_Problem details_
Retype word for word the line containing "font-style: none ->" and each line that follows it in the records below, through the last one, with no pictures.

_Before-and-after page screenshots_
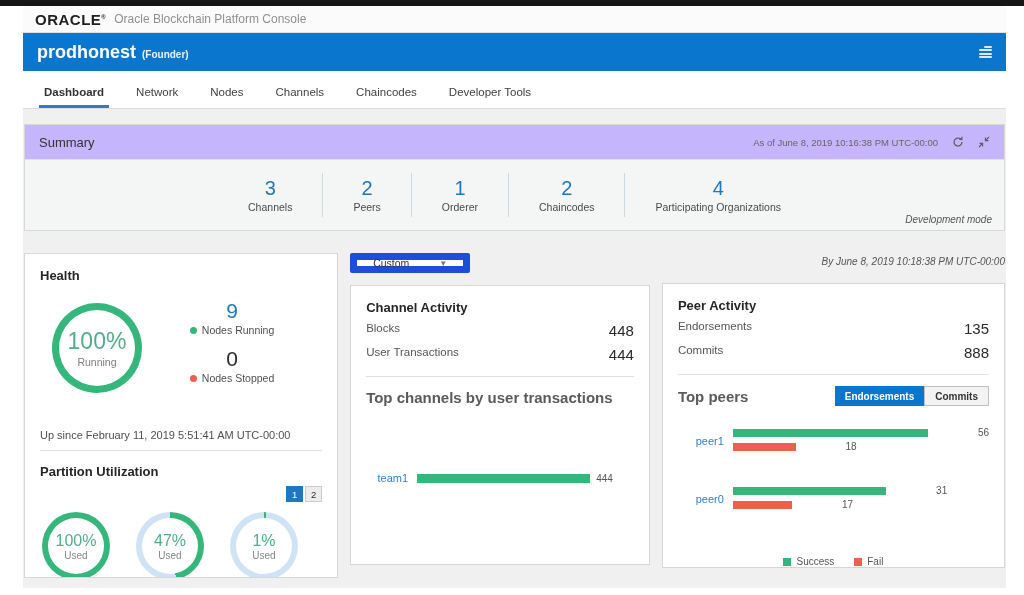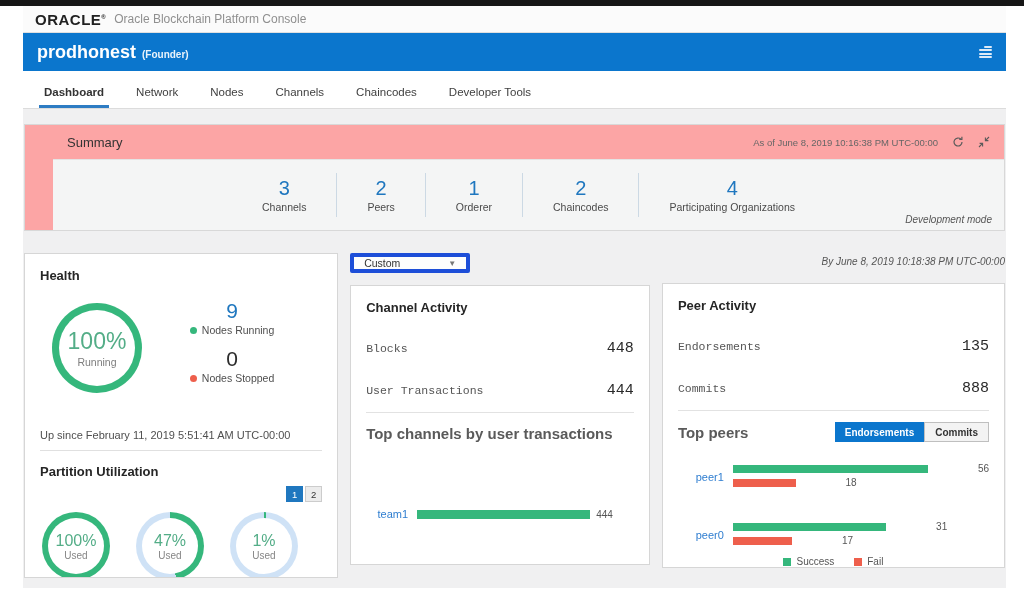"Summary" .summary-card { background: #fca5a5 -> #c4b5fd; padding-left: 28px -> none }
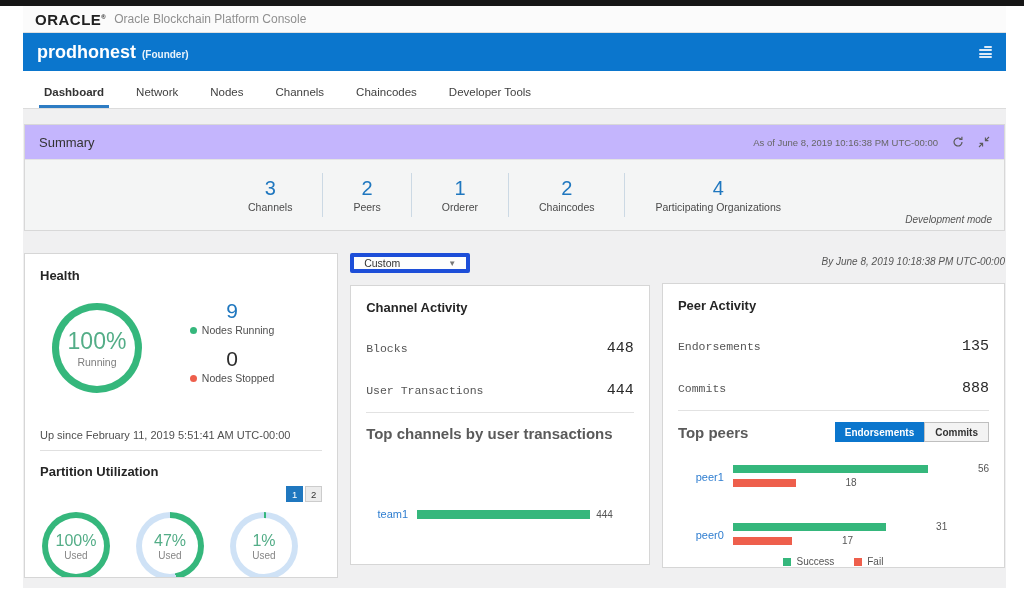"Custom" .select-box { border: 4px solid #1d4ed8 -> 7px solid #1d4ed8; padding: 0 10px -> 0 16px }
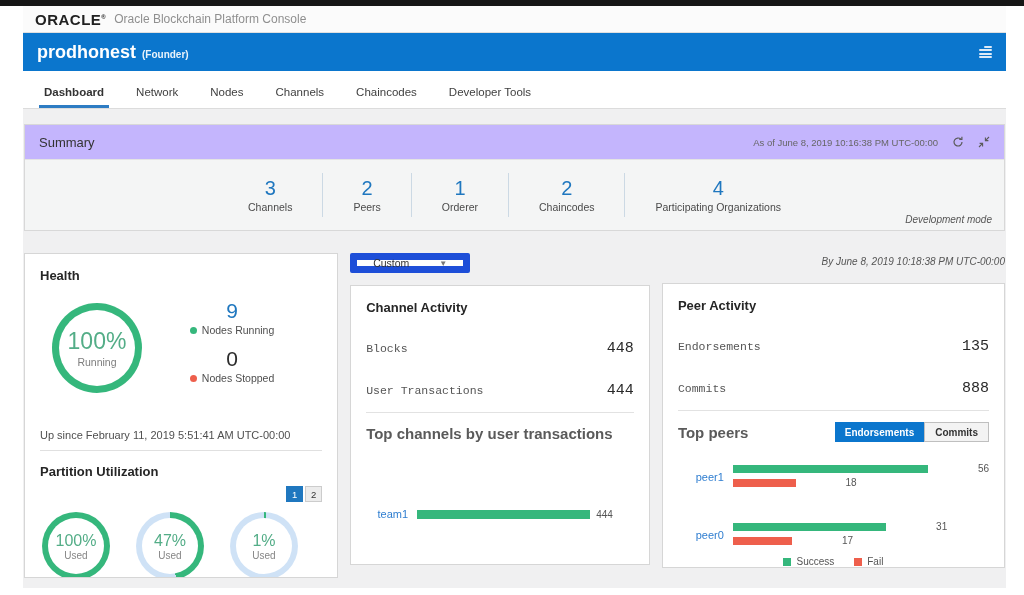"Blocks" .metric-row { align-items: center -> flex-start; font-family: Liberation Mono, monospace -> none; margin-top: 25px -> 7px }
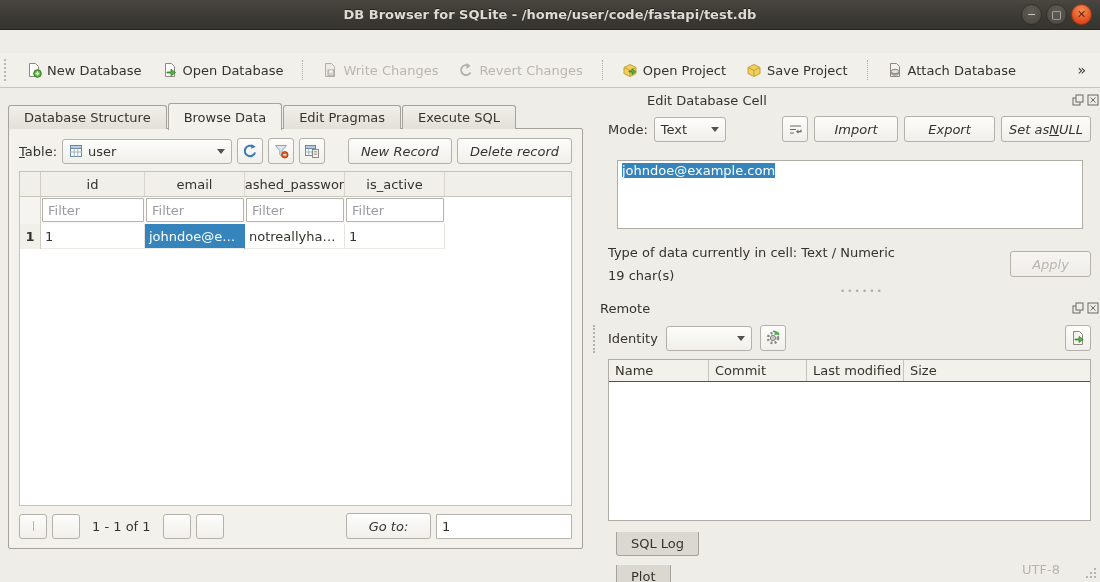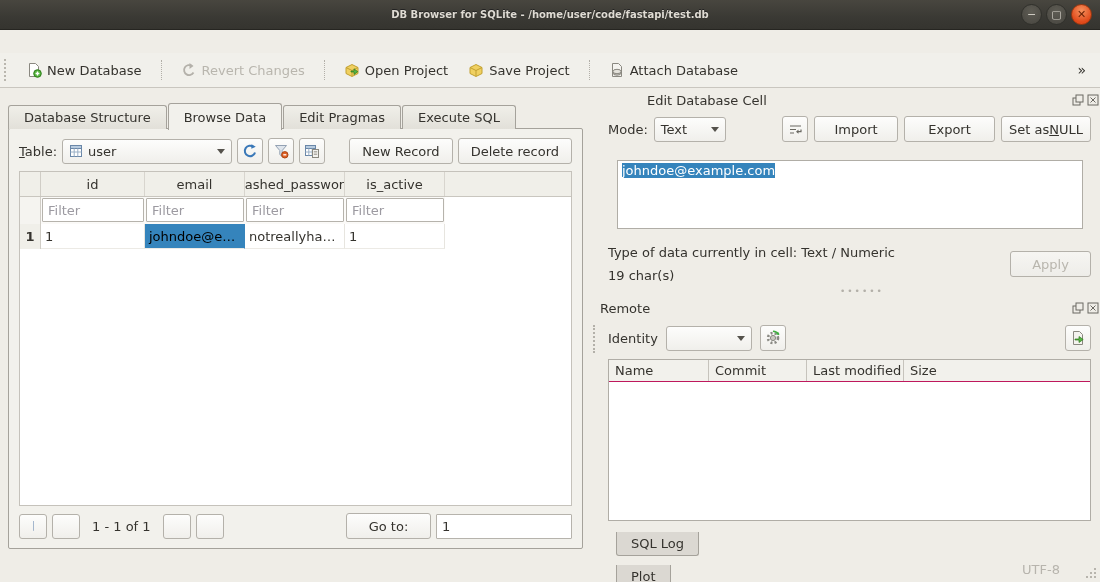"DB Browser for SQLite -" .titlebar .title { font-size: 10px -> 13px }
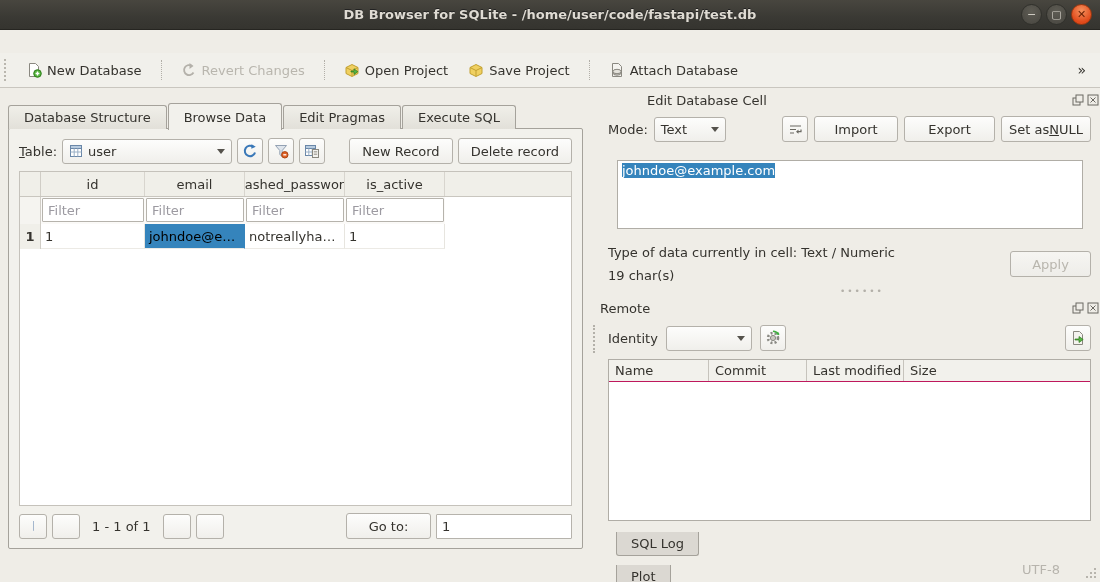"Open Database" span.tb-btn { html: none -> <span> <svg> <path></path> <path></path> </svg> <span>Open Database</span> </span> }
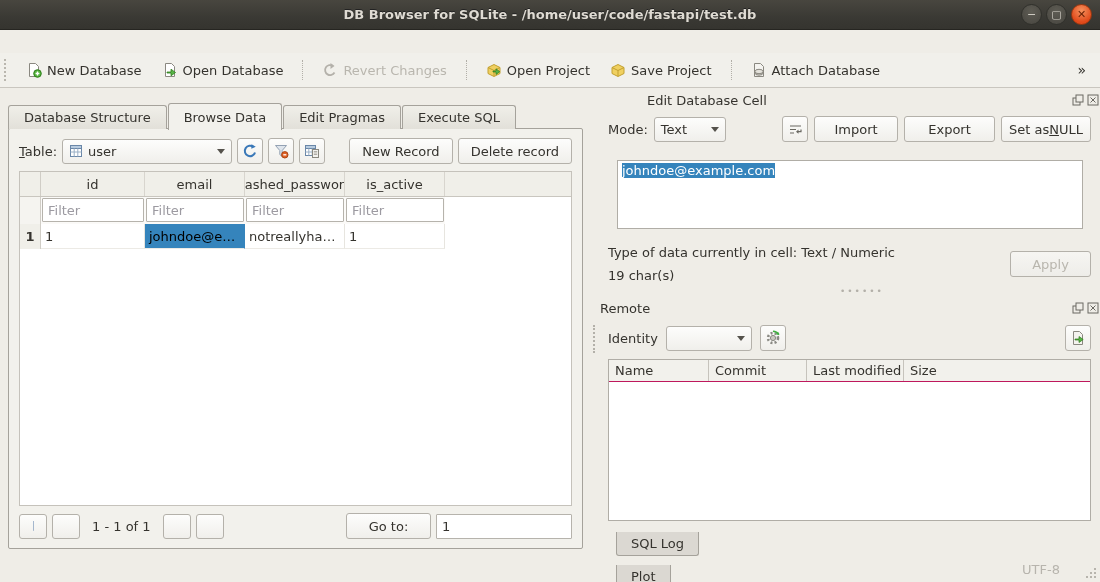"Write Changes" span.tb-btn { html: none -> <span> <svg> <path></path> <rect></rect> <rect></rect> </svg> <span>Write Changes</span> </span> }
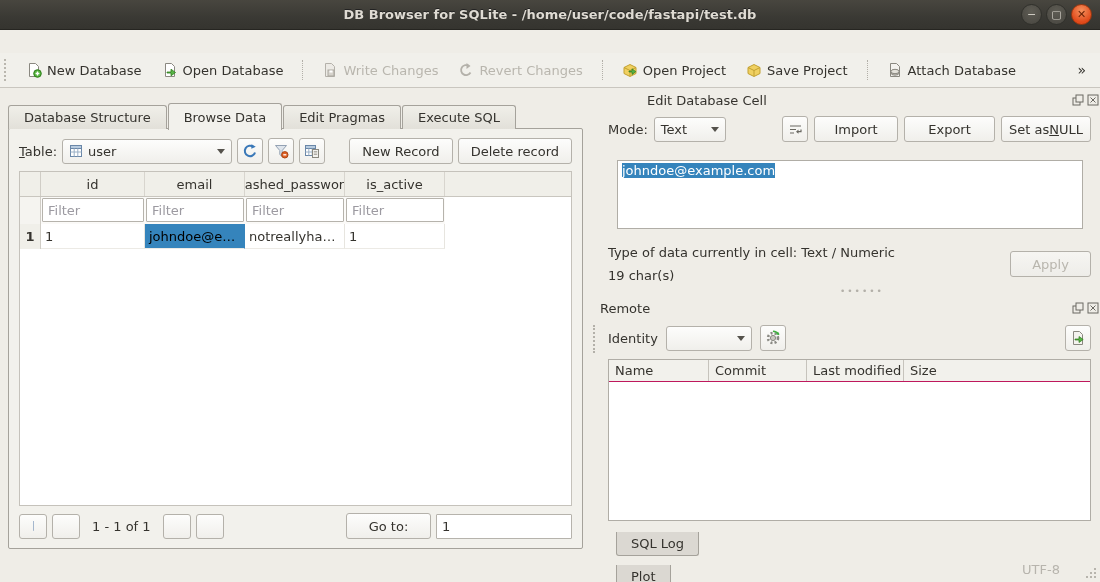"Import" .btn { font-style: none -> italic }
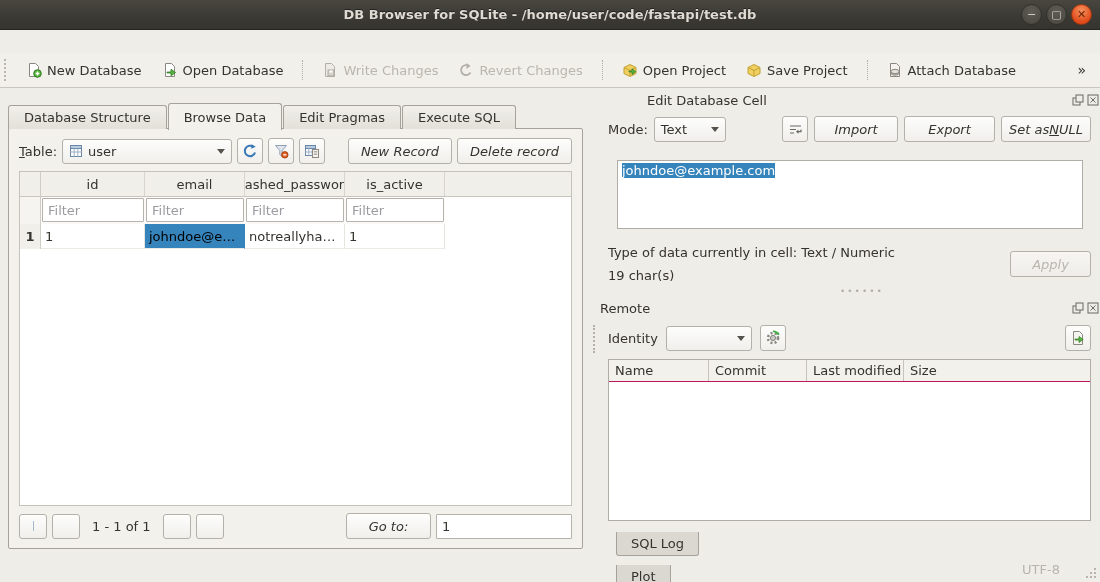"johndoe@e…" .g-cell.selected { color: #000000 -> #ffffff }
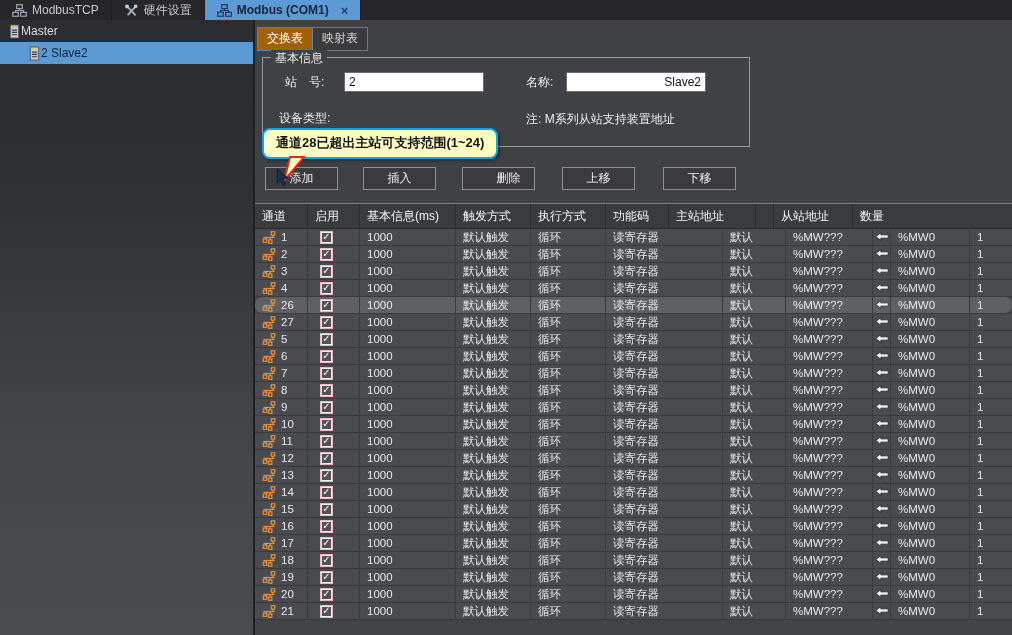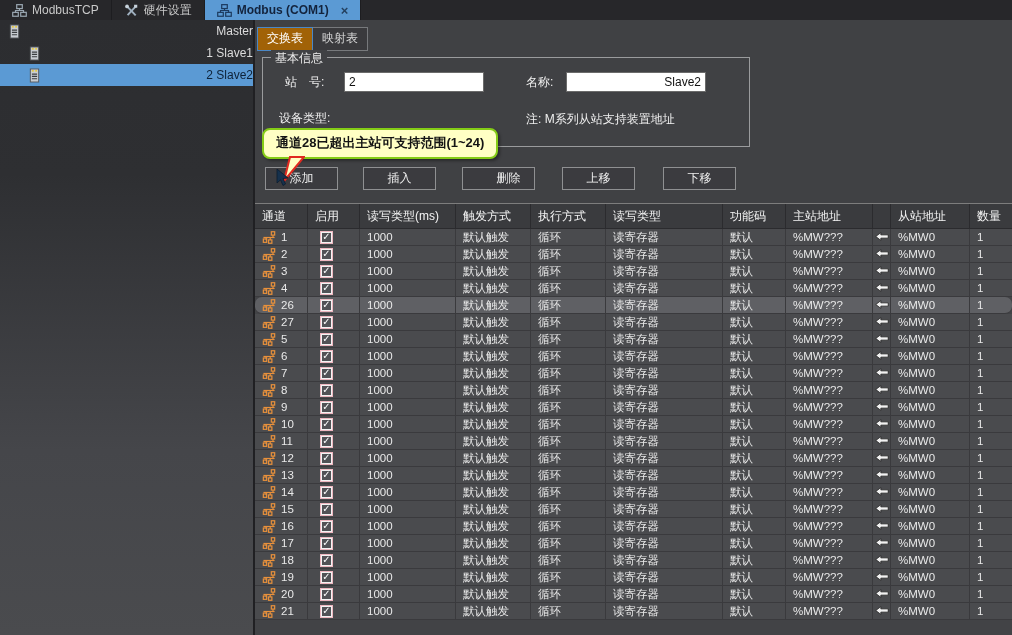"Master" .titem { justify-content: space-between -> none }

_Reply to the task_
"Import" .btn { font-style: none -> italic }
"johndoe@e…" .g-cell.selected { color: #000000 -> #ffffff }
"Master" .titem { justify-content: space-between -> none }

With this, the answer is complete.